---------- Study text
Ep. 18: The Coming of the American Revolution

Burning of the stamp actKen Owen, Michael Hattem, Roy Rogers, and Liz Covart discuss the coming of the Revolution, including both its long-term origins and short-term causes, and debate the importance of imperial identity, popular participation, ideas and ideology, and the character of the resistance movement.

TOPIC

What do we mean when we say the “coming of the Revolution?” What were the Revolution’s origins and its causes? How far back can we go in looking for the former and how close to 1776 can we go in looking for the latter? Historians have debated these questions since the war itself was still raging. At the heart of this debate is the question: How did the colonies get from 1763 to independence in 1776 in only thirteen years? That is to ask, how did the political break between the colonies and the mother country happen so quickly after almost two centuries of imperial ties. In the twentieth century, historians have offered interpretations about the causes of the Revolution that focus on ideas, economics, and politics. But, following a burst of work on the questions of the coming of the Revolution in the 1960s and 1970s, subsequent generations of historians have largely abandoned the question, turning their attentions instead toward the consequences of the Revolution. With so much time gone by, however, perhaps it is time for historians to reconsider the questions of the origins and causes of the American Revolution once again.
--------------------
---------- Available data
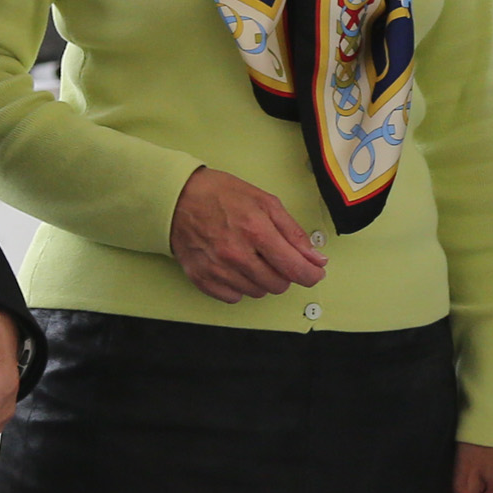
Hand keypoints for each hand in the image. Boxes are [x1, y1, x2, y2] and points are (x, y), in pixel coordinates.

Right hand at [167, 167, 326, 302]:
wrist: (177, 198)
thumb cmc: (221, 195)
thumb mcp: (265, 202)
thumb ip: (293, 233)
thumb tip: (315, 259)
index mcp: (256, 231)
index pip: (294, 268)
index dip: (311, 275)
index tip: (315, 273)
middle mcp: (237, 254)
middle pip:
--------------------
---------- Available data
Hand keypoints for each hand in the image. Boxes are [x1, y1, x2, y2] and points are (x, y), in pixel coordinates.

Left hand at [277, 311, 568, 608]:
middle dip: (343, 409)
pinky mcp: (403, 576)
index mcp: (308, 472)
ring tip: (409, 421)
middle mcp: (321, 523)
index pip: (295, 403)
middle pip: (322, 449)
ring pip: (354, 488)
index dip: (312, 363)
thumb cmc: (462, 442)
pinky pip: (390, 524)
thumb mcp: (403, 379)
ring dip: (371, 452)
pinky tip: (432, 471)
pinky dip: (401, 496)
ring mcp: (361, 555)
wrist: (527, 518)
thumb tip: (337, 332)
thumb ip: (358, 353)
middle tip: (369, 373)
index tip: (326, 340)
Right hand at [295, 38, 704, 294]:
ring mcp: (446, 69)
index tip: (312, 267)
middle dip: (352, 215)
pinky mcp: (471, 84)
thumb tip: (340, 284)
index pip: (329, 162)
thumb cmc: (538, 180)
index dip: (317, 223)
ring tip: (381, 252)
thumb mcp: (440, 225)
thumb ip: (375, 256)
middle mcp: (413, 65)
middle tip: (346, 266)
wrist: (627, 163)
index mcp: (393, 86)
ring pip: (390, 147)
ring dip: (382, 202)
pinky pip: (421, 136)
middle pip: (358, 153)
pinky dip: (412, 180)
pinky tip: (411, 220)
--------------------
---------- Available data
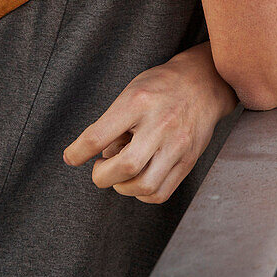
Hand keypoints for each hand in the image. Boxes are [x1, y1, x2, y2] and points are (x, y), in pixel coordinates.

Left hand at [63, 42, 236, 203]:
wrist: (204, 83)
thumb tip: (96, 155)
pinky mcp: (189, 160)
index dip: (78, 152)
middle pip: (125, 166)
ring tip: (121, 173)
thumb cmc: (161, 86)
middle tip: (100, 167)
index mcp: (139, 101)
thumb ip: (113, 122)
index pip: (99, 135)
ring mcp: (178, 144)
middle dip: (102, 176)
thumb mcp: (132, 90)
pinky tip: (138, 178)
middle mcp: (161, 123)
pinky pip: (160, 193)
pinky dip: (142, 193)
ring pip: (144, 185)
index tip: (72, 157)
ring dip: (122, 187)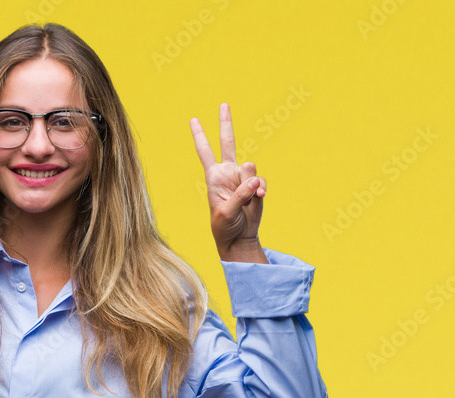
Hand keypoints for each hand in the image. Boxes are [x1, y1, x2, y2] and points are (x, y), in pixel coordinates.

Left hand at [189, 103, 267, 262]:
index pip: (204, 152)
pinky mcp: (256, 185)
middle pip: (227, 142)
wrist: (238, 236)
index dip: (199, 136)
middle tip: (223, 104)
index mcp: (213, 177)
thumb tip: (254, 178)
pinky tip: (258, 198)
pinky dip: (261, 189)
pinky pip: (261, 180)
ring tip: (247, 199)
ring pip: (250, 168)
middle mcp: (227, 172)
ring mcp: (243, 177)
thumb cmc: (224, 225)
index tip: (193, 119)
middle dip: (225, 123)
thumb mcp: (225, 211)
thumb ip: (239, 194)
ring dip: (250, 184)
--------------------
Exercise set:
- 1) Name everyone the episode description says takes part in the discussion.
- 2) Translate this sentence from the episode description into Spanish: "Historians have debated these questions since the war itself was still raging."

Outputs by task:
- 1) Ken Owen, Michael Hattem, Roy Rogers, Liz Covart

- 2) Los historiadores han debatido estas cuestiones desde que la propia guerra aún se libraba.